Peter Denny Strang
- Born: Peter Denny Strang 26 April 1889 London, England
- School: Merchant Taylors School

Rugby union career
- Position: Forward

Amateur team(s)
- Years: Team / Apps / (Points)
- 1907-: Old Merchant Taylors
- 1910-: Surrey

International career
- Years: Team / Apps / (Points)
- 1910: Combined British / 1

= Peter Denny Strang =

British Isles international rugby union player

Peter Denny Strang (born 26 April 1889; date of death unknown) was a British sportsman who played rugby union at an international level, touring Argentina with the 1910 Combined British rugby union side, an early incarnation of the British and Irish Lions.

==Early life==
Peter Denny Strang was born on 26 April 1889, in London, the son of William, an artist and Agnes.
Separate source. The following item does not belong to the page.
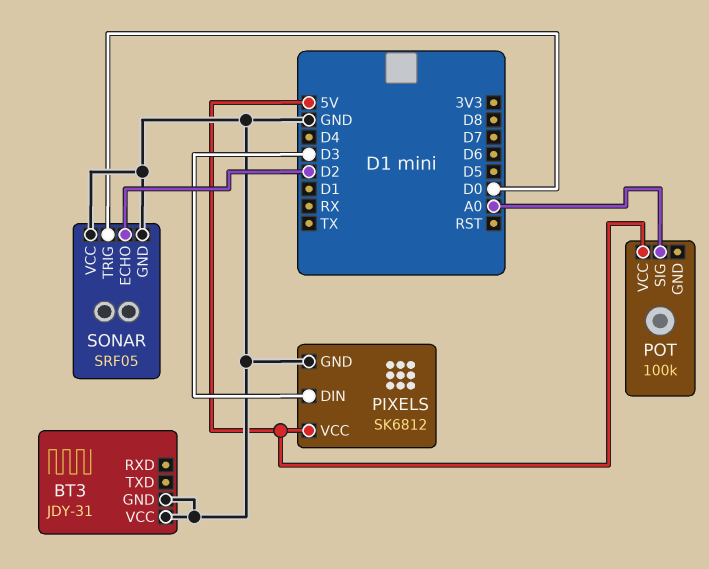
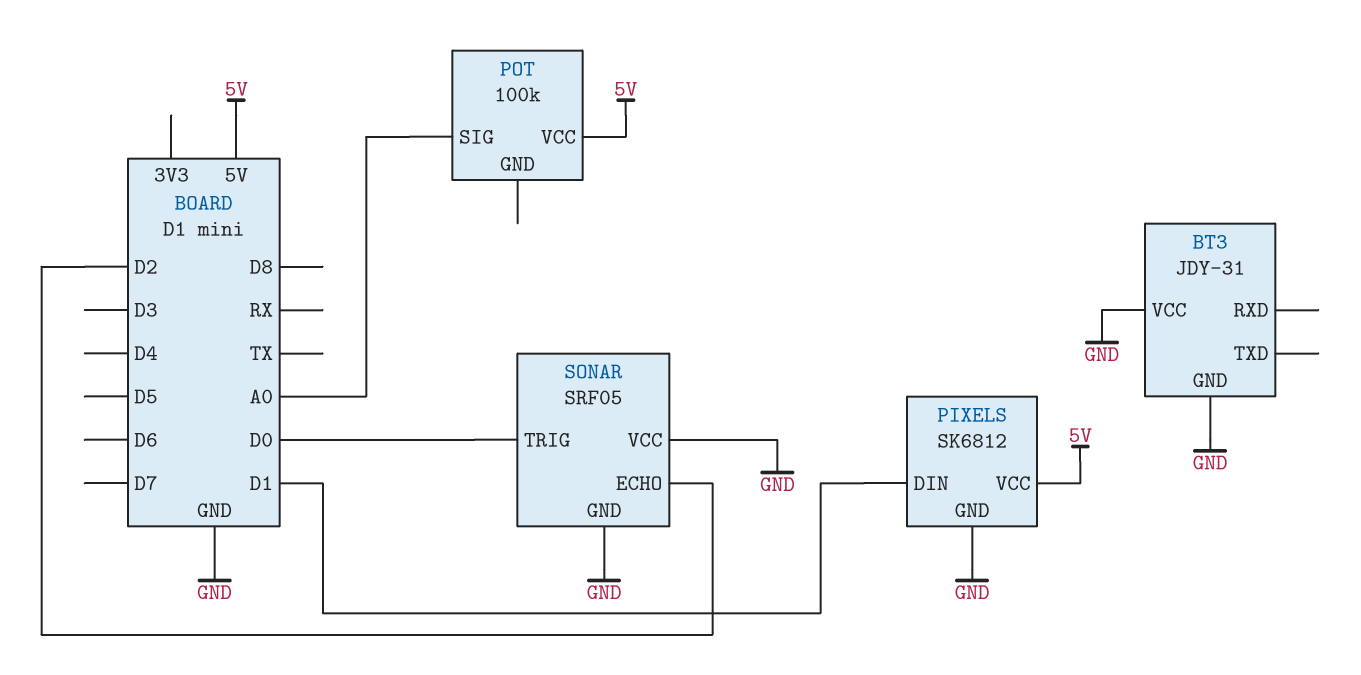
PIXELS pin DIN: D3 -> D1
He attended Merchant Taylors School where he featured in the School first fifteen rugby squad in 1904–05. He left school in 1905 and for some time studied at Aspatria Agricultural College in Cumberland.

==Rugby union==
Strang played his rugby for his school's old boys club, Old Merchant Taylors. Although he was never selected to play rugby for England, he was selected to tour with the Combined British on the 1910 tour to Argentina where he played in what Argentina count as their first test match.

==Later life==
After Aspatria College, he joined a firm of shipping agents, and was employed in Le Havre, France.

During World War I he voluntarily enlisted on 31 August 1914 with the London Scottish infantry regiment of the British Army as Private No.2522, going on to serve on the Western Front with its 1st Battalion in 1915 as a corporal. He subsequently received a commission as a subaltern with the Army Pay Corps. He resided in the 1920s at No.7 Hamilton Terrace, London NW8.